En declaraciones a Radio Rivadavia, Libera explicó que el alquiler de un departamento familiar básico puede absorber hasta la mitad del salario mensual de un trabajador. Atribuyó este fenómeno al “ancla en los ingresos”, ya que los sueldos no acompañan el aumento del costo de vida.
Aunque los índices de actualización se muestran más moderados en los últimos meses, los inquilinos que deben renovar sus contratos en octubre enfrentan incrementos de al menos 50% respecto de los valores anteriores. “No hay bolsillo ni salario que haya aumentado en esa proporción”, señaló la dirigente.
La situación impacta con mayor fuerza en la Ciudad Autónoma de Buenos Aires, pero también se extiende a la provincia. Según Libera, las relaciones entre alquiler e ingresos “se mantienen” en ambos territorios, lo que agrava las dificultades para acceder a una vivienda en todo el Área Metropolitana.
La falta de opciones accesibles generó un efecto colateral en el mercado. Los hoteles familiares se encuentran prácticamente al límite de su capacidad, ya que funcionan como alternativa para quienes no pueden sostener un contrato tradicional. “Hoy prácticamente no hay habitaciones disponibles”, afirmó Libera. Explicó que muchas personas optan por estas modalidades para evitar quedar en situación de calle.
A pesar del contexto económico adverso, la vicepresidenta destacó que la morosidad no aumentó.
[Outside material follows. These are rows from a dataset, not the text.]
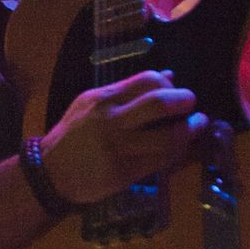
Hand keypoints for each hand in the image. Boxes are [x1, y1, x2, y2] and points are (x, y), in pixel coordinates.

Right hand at [41, 69, 205, 205]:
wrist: (51, 173)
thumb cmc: (74, 135)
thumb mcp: (91, 104)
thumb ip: (127, 90)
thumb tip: (167, 76)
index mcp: (103, 99)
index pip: (146, 80)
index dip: (167, 83)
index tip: (174, 89)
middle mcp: (112, 121)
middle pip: (159, 104)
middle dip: (184, 100)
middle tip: (192, 103)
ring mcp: (120, 149)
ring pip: (167, 137)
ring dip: (190, 129)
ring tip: (198, 124)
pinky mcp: (126, 173)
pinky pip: (161, 160)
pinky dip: (178, 151)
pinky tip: (182, 146)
Las estadísticas del sector registran un cumplimiento cercano al 98%. “La gente prioriza esta obligación, aunque se observan dificultades en las modalidades de pago”, subrayó.
Muchos inquilinos dividen el monto en dos cuotas o abonan con algunos días de retraso, lo que refleja la presión que ejercen los precios sobre los ingresos familiares. Para Libera, esta combinación de aumentos significativos, salarios rezagados y escasez de vivienda configura un panorama habitacional crítico que exige respuestas urgentes.